▸ REQUIRED TASK
Could you give the records again, from their start through the line holding "white balance: red 1.045, blue 0.932", inclusive, swapping "developed" for "processed" and leaving everything else as is? Only those lines are needed.

▸ DATASET CONTENT
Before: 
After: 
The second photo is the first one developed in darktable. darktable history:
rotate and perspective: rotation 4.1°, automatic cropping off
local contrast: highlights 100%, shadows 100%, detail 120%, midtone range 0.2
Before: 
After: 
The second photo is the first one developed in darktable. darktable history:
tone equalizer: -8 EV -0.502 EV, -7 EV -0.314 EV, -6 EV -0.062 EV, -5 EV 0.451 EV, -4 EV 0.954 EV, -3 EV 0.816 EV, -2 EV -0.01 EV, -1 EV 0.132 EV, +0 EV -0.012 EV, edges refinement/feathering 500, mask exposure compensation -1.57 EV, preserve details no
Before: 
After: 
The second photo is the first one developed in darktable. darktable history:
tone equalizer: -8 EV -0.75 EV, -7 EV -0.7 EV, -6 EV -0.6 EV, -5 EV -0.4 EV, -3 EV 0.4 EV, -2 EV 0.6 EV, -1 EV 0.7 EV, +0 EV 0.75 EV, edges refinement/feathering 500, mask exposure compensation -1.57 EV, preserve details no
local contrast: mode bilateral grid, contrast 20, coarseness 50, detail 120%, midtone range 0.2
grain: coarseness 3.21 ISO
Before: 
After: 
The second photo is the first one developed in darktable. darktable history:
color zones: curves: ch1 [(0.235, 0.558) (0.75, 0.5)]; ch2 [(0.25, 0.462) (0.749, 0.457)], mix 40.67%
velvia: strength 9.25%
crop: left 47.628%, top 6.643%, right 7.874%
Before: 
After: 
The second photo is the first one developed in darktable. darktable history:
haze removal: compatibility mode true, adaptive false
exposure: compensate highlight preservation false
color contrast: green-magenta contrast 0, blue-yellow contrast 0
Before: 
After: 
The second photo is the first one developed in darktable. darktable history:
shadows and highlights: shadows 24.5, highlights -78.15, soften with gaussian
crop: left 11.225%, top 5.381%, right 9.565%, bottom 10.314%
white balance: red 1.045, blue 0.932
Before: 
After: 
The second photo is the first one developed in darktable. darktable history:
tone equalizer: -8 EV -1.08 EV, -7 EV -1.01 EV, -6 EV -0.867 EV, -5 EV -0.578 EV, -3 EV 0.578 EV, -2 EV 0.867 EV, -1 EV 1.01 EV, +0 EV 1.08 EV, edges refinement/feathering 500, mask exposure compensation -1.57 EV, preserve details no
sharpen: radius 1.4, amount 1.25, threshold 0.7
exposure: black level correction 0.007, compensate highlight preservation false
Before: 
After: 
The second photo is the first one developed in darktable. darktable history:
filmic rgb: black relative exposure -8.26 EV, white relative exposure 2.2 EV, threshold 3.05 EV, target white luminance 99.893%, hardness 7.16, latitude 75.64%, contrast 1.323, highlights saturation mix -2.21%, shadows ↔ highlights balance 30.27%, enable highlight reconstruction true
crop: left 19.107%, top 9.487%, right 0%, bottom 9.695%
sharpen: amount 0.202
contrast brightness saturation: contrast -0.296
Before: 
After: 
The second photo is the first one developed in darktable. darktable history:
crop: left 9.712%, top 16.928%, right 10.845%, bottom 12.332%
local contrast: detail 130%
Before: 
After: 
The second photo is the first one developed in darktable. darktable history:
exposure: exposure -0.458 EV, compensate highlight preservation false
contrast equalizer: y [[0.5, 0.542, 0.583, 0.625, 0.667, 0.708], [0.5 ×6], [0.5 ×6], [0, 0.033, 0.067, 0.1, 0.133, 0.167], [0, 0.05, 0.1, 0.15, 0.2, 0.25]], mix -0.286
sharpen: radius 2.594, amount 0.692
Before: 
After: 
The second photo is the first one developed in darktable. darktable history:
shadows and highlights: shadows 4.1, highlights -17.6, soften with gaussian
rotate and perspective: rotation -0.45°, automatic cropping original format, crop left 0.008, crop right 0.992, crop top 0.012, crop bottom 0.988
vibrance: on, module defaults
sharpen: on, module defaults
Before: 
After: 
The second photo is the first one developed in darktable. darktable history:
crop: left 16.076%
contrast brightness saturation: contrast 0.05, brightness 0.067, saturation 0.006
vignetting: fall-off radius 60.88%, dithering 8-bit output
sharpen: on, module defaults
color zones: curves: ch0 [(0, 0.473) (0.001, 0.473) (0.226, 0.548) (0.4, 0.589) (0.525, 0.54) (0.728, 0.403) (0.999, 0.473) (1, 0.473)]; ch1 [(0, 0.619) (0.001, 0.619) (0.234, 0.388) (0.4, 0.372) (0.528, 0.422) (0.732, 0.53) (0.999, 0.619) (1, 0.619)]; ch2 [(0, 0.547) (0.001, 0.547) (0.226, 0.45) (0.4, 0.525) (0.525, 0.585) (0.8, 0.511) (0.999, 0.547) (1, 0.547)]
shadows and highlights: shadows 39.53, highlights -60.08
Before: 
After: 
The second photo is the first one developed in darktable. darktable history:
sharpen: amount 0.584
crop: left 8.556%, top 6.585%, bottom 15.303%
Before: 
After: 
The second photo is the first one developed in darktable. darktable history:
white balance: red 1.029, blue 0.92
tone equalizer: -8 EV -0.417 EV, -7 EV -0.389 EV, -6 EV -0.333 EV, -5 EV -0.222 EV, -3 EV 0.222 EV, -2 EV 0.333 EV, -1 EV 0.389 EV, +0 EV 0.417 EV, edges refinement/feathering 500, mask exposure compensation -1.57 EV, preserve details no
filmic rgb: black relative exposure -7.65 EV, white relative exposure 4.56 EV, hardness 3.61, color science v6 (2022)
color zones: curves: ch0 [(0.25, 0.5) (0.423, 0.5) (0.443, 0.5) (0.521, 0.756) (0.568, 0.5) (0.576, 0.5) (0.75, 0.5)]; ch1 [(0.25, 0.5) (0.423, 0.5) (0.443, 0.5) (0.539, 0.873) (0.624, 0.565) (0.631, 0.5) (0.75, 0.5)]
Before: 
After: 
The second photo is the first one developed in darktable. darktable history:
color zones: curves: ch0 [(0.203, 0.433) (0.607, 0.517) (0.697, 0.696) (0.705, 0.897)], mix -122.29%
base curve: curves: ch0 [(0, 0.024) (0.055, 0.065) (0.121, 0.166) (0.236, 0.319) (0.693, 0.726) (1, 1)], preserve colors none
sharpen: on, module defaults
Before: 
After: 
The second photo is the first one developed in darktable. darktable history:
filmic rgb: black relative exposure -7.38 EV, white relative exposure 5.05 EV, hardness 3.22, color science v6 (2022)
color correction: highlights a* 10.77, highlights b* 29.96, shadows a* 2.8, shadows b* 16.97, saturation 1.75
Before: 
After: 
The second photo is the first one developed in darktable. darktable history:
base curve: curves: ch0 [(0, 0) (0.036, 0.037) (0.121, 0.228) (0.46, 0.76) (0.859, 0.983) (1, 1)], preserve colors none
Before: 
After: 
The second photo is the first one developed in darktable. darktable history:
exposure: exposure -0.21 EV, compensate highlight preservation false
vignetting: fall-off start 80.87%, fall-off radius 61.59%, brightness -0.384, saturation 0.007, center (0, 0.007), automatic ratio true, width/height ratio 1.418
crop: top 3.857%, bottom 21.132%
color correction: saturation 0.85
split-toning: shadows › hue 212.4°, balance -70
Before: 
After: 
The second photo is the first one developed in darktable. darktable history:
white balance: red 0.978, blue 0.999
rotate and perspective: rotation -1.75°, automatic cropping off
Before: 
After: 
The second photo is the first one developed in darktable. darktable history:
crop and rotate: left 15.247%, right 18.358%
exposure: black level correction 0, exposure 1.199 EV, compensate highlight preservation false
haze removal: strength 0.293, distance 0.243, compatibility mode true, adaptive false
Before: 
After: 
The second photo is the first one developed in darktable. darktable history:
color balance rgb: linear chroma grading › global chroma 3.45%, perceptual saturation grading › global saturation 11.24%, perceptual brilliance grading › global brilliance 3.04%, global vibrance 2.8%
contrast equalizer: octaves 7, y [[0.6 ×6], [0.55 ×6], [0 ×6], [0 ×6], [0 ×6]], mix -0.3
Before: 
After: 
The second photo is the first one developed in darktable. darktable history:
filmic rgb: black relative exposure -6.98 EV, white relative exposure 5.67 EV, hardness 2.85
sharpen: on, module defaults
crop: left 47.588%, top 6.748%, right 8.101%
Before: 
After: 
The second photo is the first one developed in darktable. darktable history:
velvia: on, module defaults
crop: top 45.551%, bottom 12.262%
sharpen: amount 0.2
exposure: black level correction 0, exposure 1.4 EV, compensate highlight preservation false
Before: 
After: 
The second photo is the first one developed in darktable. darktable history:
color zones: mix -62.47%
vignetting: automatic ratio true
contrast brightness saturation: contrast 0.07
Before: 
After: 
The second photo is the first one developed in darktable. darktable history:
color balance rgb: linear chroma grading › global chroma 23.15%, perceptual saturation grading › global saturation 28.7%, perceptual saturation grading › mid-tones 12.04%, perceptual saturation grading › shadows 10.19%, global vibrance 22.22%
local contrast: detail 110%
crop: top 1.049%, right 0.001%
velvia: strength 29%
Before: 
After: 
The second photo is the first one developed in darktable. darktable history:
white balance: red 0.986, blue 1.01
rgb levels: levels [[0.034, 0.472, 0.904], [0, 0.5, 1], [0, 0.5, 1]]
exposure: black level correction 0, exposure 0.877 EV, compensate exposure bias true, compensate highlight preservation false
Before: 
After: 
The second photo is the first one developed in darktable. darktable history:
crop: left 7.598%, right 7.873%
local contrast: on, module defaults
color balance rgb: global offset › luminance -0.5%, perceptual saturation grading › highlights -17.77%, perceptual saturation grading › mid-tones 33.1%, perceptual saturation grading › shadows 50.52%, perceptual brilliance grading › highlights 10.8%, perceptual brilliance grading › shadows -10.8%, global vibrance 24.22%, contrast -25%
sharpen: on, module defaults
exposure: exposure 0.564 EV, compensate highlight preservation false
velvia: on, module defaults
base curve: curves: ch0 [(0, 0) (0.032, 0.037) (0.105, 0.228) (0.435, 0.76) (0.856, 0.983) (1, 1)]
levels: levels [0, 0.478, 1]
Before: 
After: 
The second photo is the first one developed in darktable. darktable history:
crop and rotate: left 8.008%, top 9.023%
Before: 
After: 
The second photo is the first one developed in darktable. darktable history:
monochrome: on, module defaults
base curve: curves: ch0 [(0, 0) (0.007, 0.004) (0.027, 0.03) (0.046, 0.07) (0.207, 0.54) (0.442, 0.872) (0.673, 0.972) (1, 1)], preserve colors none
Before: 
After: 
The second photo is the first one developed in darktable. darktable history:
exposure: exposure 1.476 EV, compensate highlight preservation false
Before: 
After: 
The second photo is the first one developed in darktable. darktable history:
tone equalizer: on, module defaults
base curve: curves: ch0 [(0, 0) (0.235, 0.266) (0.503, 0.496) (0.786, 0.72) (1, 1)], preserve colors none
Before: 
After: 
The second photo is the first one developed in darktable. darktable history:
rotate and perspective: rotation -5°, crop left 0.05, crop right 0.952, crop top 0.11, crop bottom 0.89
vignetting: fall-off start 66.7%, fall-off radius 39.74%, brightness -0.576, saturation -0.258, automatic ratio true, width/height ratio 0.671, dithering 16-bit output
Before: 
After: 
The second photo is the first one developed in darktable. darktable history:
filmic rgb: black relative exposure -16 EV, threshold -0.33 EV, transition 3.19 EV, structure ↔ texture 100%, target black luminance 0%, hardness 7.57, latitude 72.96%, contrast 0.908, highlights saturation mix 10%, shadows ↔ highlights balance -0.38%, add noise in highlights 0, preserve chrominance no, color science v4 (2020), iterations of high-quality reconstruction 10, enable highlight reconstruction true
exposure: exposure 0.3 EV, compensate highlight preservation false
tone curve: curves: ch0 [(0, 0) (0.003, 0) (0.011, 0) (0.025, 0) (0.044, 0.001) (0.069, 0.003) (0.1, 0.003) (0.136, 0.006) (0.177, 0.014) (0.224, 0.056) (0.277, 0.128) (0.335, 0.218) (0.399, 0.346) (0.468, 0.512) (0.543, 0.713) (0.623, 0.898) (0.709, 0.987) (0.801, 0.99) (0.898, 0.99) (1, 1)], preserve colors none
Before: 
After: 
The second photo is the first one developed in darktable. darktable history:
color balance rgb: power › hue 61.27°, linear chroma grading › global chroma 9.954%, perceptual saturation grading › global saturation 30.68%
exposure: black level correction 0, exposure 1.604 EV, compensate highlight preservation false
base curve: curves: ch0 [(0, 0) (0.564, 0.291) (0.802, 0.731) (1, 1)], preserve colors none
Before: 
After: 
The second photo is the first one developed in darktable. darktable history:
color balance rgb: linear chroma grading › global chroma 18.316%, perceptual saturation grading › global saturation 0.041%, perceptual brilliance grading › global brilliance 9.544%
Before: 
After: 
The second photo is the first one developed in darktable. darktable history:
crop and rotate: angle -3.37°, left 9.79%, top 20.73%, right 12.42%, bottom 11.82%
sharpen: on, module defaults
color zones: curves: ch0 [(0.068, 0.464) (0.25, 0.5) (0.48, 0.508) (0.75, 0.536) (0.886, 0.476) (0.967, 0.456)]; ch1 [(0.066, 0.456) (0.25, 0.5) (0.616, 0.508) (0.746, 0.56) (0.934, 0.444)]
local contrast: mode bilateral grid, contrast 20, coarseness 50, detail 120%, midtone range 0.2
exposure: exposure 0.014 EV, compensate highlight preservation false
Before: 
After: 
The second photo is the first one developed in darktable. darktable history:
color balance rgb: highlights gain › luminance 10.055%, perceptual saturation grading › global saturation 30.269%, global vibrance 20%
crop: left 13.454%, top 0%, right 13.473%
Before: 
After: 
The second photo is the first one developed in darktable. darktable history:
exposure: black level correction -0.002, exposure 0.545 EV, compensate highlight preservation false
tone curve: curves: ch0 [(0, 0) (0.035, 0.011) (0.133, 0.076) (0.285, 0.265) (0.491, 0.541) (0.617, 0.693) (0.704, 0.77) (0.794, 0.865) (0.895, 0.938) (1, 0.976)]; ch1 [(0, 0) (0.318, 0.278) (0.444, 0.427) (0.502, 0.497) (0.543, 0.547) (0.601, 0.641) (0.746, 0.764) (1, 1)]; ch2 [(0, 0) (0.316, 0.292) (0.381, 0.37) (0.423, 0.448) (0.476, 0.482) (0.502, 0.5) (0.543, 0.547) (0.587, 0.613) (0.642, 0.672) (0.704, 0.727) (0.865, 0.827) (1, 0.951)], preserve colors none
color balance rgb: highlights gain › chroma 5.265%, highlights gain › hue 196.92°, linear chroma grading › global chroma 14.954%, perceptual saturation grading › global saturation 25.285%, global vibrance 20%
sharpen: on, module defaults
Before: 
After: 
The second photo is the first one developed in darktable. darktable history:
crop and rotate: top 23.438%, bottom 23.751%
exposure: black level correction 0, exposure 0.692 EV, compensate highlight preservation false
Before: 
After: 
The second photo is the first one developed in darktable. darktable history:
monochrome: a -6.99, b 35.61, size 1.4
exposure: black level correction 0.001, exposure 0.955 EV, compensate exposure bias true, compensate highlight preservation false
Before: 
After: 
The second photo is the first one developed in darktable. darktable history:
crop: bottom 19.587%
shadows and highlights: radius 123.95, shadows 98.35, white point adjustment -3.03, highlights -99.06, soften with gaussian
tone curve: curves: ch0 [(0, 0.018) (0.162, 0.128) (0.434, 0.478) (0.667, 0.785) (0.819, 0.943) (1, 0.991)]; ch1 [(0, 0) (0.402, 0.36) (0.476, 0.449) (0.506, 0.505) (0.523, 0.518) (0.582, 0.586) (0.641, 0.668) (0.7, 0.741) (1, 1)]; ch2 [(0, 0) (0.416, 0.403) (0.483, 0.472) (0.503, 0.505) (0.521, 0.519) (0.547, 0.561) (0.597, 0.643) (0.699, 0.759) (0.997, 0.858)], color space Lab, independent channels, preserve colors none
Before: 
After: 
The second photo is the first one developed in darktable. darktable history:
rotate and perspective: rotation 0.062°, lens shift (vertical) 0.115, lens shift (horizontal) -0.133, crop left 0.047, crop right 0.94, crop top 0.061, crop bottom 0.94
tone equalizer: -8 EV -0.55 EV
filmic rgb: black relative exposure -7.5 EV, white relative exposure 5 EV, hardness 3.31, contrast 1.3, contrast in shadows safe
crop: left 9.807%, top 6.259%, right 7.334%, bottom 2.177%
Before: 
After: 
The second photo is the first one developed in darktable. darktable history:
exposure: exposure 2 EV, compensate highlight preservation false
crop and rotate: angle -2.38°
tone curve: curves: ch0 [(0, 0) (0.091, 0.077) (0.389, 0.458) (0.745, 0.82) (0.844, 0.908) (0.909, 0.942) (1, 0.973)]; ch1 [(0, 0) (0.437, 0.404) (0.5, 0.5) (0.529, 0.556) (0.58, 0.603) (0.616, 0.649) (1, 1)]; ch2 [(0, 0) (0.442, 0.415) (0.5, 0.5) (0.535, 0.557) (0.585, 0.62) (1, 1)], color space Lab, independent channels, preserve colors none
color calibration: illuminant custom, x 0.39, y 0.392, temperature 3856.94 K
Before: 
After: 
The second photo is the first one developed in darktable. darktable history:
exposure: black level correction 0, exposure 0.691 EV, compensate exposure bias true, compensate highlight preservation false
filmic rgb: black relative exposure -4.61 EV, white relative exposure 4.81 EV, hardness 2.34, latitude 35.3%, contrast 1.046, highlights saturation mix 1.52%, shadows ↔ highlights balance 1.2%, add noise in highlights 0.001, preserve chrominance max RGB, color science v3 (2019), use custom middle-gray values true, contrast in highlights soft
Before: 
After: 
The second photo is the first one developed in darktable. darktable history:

▸ RESPONSE BELOW
Before: 
After: 
The second photo is the first one processed in darktable. darktable history:
rotate and perspective: rotation 4.1°, automatic cropping off
local contrast: highlights 100%, shadows 100%, detail 120%, midtone range 0.2
Before: 
After: 
The second photo is the first one processed in darktable. darktable history:
tone equalizer: -8 EV -0.502 EV, -7 EV -0.314 EV, -6 EV -0.062 EV, -5 EV 0.451 EV, -4 EV 0.954 EV, -3 EV 0.816 EV, -2 EV -0.01 EV, -1 EV 0.132 EV, +0 EV -0.012 EV, edges refinement/feathering 500, mask exposure compensation -1.57 EV, preserve details no
Before: 
After: 
The second photo is the first one processed in darktable. darktable history:
tone equalizer: -8 EV -0.75 EV, -7 EV -0.7 EV, -6 EV -0.6 EV, -5 EV -0.4 EV, -3 EV 0.4 EV, -2 EV 0.6 EV, -1 EV 0.7 EV, +0 EV 0.75 EV, edges refinement/feathering 500, mask exposure compensation -1.57 EV, preserve details no
local contrast: mode bilateral grid, contrast 20, coarseness 50, detail 120%, midtone range 0.2
grain: coarseness 3.21 ISO
Before: 
After: 
The second photo is the first one processed in darktable. darktable history:
color zones: curves: ch1 [(0.235, 0.558) (0.75, 0.5)]; ch2 [(0.25, 0.462) (0.749, 0.457)], mix 40.67%
velvia: strength 9.25%
crop: left 47.628%, top 6.643%, right 7.874%
Before: 
After: 
The second photo is the first one processed in darktable. darktable history:
haze removal: compatibility mode true, adaptive false
exposure: compensate highlight preservation false
color contrast: green-magenta contrast 0, blue-yellow contrast 0
Before: 
After: 
The second photo is the first one processed in darktable. darktable history:
shadows and highlights: shadows 24.5, highlights -78.15, soften with gaussian
crop: left 11.225%, top 5.381%, right 9.565%, bottom 10.314%
white balance: red 1.045, blue 0.932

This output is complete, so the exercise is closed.